Он был невысок, щеголеват и старался выглядеть солиднее, чем на самом деле.
— Вот что, рядовой Либкнехт. Мне наплевать на то, что вы депутат рейхстага или другой какой говорильни. Там тоже заткнули рты всем, кому надо: теперь не до разговоров. А уж здесь заниматься этим никто вам не позволит. О каждом вашем шаге мне доносят исправнейшим образом. Я могу, конечно, пересылать донесения выше, там они пойдут еще выше, а вы пока будете заниматься своим темным делом. Но могу и собственной властью пресечь безобразие и такую баню вам прописать, что надолго запомните.
Либкнехт не возражал.
— Чего молчишь?» — рассердился ротный. — Не с дубовым же стволом разговариваю!
— Мне жаль вас: совсем еще молодой, а голова забита ужаснейшей чепухой.
— За эту чепуху офицеры получают награды, во имя нее немецкий народ проливает кровь.
— В том-то и горе!
— Нет, нет, меня не сагитируете, не советую вам заниматься этим! Но вот если Первого мая — я уже знаю, мне донесли — у меня в роте будут неприятности, вам несдобровать!
Рядовой Либкнехт кивнул и попросил разрешения вернуться в барак.
— Не в барак, черт возьми, а в наряд: копать нужники! Нужники я заставлю тебя копать, депутат рейхстага!
— И я, депутат, буду копать, раз этого требует ваш тупой офицерский нрав.
— Что-о, дерзости говорить начальству?! А ну, налево кругом! Трое суток наряда! Передать отделенному!
И Либкнехт, развернувшись, вышел из помещения, чтобы уведомить отделенного о наказании, которому он подвергнут.
Камера, куда поместили Розу Люксембург, была высокая, мрачная, с окном выше головы. Лишь встав на табурет, можно было увидеть угол двора, хозяйственные постройки и кусок висевшего над двором неба.
Однажды в камере появился цветок: арестантка, выносившая по утрам ведро, оставила его будто бы ненароком.

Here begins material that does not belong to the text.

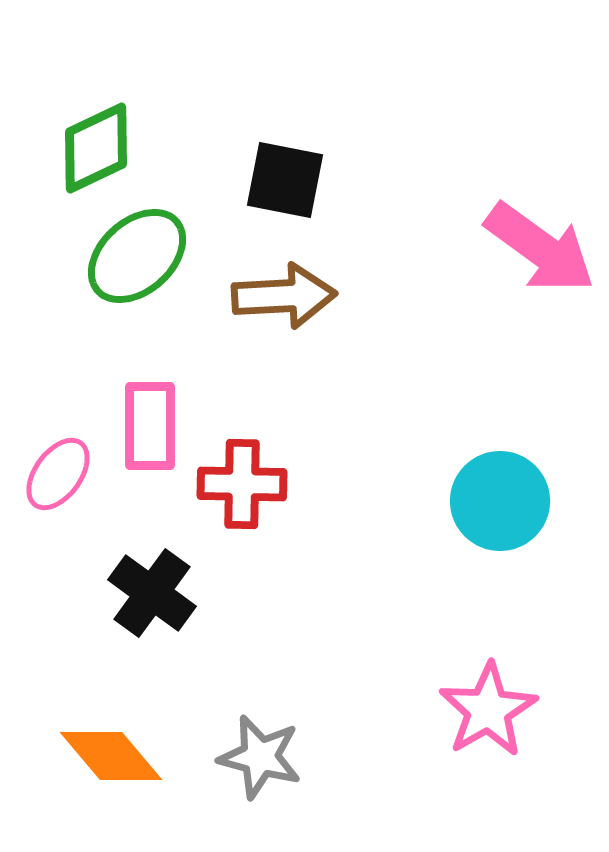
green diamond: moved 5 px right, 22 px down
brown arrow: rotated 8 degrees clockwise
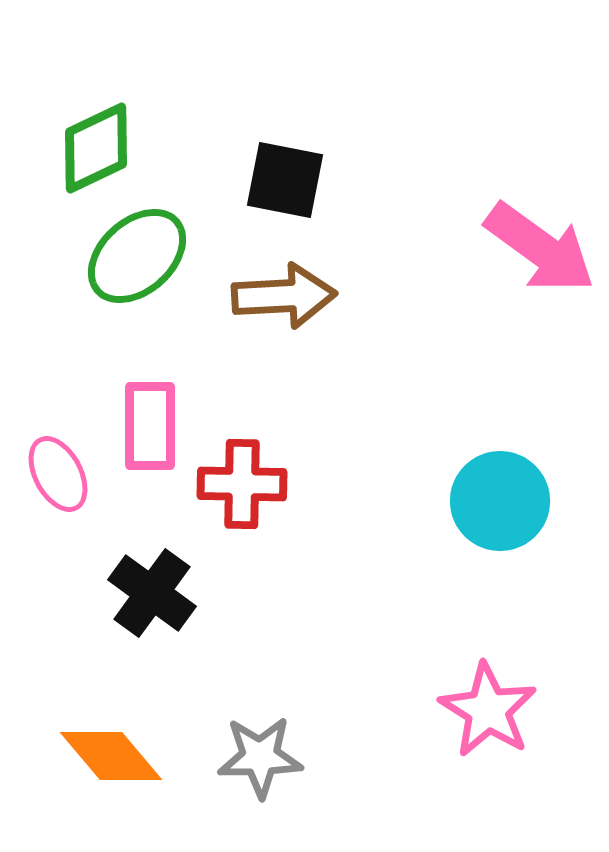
pink ellipse: rotated 64 degrees counterclockwise
pink star: rotated 10 degrees counterclockwise
gray star: rotated 16 degrees counterclockwise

Не только она, низшая администрация тоже проявляла инстинктивное уважение к Розе. Арестованная относилась к ним как к людям и не осуждала за исполнение злой воли властей. В больших лучистых ее глазах читалось понимание человека, который выше своих угнетателей.
Часами ходила она по камере, следила за цветком в консервной банке и даже сумела вырастить отросток, для которого понадобилась вторая банка.

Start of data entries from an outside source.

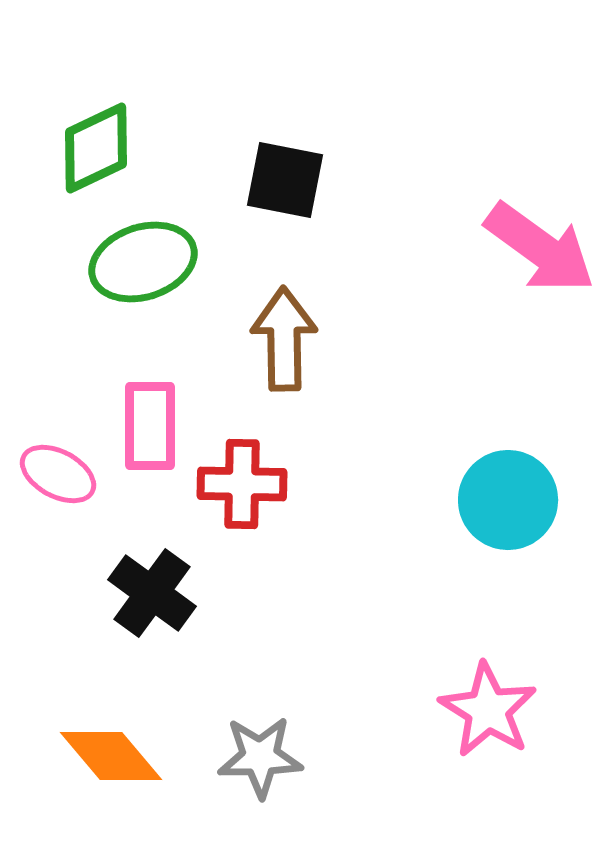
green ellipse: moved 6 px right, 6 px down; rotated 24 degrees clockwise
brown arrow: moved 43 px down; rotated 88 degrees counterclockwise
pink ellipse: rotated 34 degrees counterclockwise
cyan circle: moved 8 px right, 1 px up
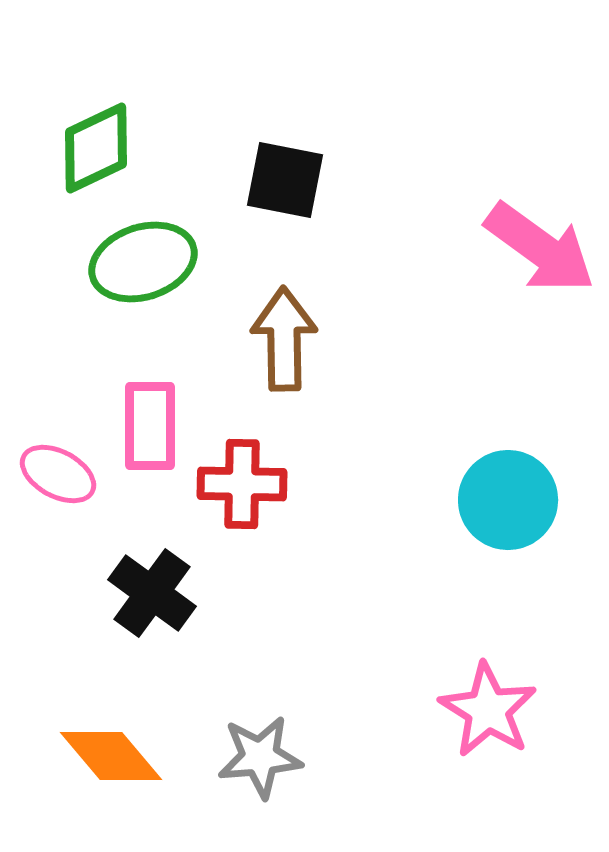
gray star: rotated 4 degrees counterclockwise
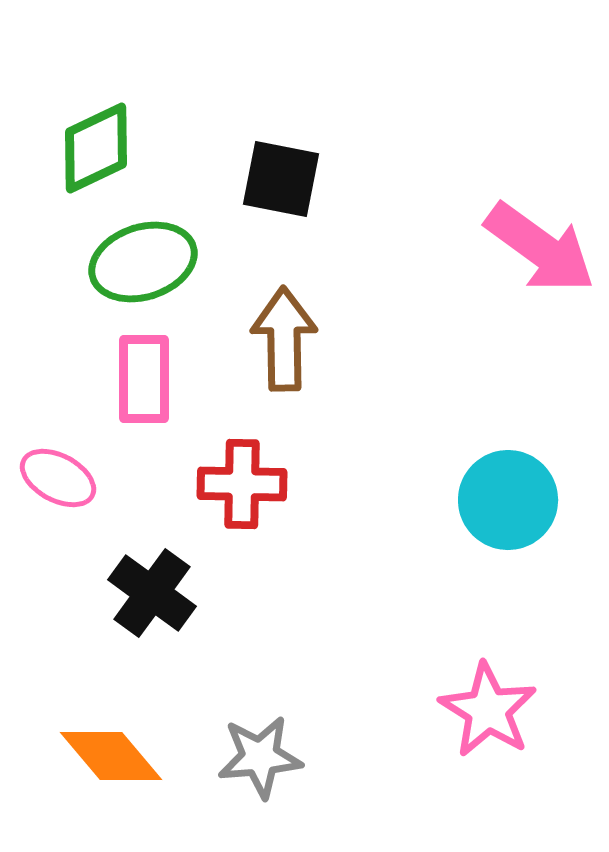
black square: moved 4 px left, 1 px up
pink rectangle: moved 6 px left, 47 px up
pink ellipse: moved 4 px down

Роза Люксембург жила в тюрьме напряженной умственной жизнью. Катастрофа, приведшая мир к бойне и всеобщему истреблению, сопровождалась другой катастрофой, идейной. Надо было понять, что же произошло с европейской социал-демократией. В Германии смутно, а то очень немногие знали, что крепкий отряд социал-демократов — русские большевики во главе с Лениным — не дрогнул и выдержал тяжкое испытание войны. Немецкие левые продвигались на ощупь. Силы нашлись лишь у ничтожно малой группки, сохранившей верность интернационализму.
Тем важнее было понять, что случилось с немецкой социал-демократией. За эту работу и взялась Роза Люксембург — не в читальных залах и библиотеках, а в тюремной камере. Друзья старались снабжать ее нужными книгами.
Каждый день ее выводили во двор для прогулок. Политических, кроме нее, в женской тюрьме на Барнимштрассе не было. К хромой, седеющей женщине с огромными глазами и обширным лбом философа питали доверие все. Если надо о чем посоветоваться, Роза даст, они знали, совет разумный и справедливый; если сообщить что на волю, постарается среди своих записок засунуть чужую, написанную корявым почерком; если заступиться, Роза не дрогнет.
Администрация старалась смотреть сквозь пальцы на то, что у арестованной Люксембург большая переписка.
День за днем росла стопка листков, которые она постепенно пересылала на волю. Вместе, глава за главой, они составили книгу.